=== Supplied data ===

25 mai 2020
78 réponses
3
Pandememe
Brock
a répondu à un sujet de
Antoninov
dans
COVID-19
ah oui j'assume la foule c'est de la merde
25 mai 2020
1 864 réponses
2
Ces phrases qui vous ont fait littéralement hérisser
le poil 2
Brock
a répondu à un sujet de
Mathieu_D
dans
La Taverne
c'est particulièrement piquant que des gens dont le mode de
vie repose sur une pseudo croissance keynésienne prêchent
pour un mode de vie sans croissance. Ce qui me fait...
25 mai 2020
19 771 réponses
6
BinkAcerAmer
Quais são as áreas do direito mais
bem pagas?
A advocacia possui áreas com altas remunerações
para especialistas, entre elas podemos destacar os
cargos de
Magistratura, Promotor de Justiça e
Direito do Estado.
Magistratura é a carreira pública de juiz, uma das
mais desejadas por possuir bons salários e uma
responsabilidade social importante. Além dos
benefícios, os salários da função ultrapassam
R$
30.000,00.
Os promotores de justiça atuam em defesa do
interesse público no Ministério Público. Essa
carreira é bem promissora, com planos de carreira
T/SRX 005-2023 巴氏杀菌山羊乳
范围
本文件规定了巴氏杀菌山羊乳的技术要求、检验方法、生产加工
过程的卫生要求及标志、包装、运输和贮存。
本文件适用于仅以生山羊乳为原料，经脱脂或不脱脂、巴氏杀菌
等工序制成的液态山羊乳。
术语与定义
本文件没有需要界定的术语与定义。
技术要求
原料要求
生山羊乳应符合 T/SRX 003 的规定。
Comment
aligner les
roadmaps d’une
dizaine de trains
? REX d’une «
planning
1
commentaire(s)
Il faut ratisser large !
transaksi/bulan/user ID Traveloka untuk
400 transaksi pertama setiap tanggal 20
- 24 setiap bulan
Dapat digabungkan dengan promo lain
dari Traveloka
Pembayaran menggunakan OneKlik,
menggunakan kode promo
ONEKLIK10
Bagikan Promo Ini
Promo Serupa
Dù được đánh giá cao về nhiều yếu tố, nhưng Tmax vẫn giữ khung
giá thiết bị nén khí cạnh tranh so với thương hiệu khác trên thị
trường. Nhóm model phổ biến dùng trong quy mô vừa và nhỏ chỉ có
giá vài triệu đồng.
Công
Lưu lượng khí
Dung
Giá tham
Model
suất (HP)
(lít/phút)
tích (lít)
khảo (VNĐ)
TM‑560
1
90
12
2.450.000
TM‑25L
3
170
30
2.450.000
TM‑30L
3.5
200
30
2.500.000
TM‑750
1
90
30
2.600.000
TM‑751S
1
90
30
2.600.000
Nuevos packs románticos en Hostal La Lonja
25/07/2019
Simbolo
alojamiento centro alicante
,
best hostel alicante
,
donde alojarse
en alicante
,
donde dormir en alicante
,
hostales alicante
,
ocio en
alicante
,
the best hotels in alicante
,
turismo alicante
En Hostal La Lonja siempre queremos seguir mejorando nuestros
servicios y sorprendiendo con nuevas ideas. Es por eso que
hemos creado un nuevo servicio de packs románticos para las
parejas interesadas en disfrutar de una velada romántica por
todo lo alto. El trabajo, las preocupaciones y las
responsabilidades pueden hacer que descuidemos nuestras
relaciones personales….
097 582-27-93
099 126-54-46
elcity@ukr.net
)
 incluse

===

(About this exercise) Collect every line with the string "para" from the records, and copy each.

(Completed task)
para especialistas, entre elas podemos destacar os
hemos creado un nuevo servicio de packs románticos para las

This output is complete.